La Constitution politique de la République de Panama dispose qu’une des principales fonctions de l’État est de veiller sur la santé de la population. Chacun a le droit de bénéficier de services visant à promouvoir, protéger, conserver et retrouver la santé et, parallèlement, l’obligation d’entretenir son bien-être physique, mental et social.

En août 2014, l’Assemblée nationale a été saisie du projet de loi no 61. Ce projet vise à poser les bases d’une législation qui garantira et protégera la santé sexuelle et procréative. Reprenant plusieurs dispositions du projet de loi no 442, abandonné en 2008, il bénéficie du soutien d’organisations de la société civile et de certains organismes publics tels que le Bureau du Médiateur pour les droits de l’homme.

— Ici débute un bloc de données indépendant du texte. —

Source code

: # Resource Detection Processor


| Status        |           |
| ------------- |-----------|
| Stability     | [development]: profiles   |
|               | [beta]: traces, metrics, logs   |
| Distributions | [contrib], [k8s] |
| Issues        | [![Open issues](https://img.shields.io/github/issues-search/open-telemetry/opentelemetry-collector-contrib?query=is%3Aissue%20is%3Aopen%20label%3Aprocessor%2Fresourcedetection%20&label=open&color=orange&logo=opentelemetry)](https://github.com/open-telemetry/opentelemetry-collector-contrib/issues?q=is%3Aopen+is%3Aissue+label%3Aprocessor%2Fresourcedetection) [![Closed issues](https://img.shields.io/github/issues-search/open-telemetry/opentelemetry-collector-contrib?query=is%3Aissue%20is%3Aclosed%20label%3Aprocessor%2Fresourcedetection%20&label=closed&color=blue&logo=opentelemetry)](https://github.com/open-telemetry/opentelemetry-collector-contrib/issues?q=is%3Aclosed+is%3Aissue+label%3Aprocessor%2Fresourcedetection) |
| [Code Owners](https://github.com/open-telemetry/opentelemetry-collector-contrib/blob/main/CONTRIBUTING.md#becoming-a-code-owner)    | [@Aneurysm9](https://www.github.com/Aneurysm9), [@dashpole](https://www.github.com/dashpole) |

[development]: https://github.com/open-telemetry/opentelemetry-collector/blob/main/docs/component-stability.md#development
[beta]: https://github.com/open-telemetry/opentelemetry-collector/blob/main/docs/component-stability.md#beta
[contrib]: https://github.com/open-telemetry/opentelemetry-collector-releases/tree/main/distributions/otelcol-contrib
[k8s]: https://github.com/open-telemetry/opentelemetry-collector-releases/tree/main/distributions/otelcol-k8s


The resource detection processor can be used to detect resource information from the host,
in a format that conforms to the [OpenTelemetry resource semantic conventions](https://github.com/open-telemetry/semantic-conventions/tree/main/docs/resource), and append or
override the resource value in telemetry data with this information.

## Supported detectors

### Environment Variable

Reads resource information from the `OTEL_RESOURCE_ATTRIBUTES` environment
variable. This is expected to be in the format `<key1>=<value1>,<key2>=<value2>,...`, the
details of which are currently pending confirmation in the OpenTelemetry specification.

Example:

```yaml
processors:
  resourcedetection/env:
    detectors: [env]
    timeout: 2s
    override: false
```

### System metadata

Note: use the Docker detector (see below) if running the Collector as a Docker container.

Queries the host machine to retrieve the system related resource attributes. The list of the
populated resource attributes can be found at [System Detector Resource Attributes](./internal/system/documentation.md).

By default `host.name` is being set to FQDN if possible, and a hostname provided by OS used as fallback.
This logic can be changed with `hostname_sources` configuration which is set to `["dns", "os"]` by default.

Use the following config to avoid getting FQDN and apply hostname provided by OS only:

Conformément à sa législation interne, notamment la Constitution politique, et aux accords internationaux auxquels il a adhéré, le Panama a établi des lignes directrices aux fins de la mise en place de programmes d’éducation sexuelle complets dans les écoles publiques et les écoles privées, l’objectif étant d’encourager le bon exemple chez les jeunes et de permettre aux centres éducatifs de mener des activités liées aux projets professionnels et personnels, notamment à la famille, à la sexualité et aux rencontres.

En collaboration avec l’OPS, le FNUAP, ONUSIDA et des organisations non gouvernementales telles que PROBIDSIDA, le Panama s’emploie à élaborer une stratégie de promotion de la santé axée sur la prévention, ainsi qu’à mettre en place des mécanismes qui permettront aux malades de se procurer des antirétroviraux en temps voulu et ainsi de bien suivre leur traitement. Il s’attache également à développer et à mettre à niveau les moyens permettant de recueillir au niveau national des données sur les maladies sexuellement transmissibles, y compris le VIH/sida.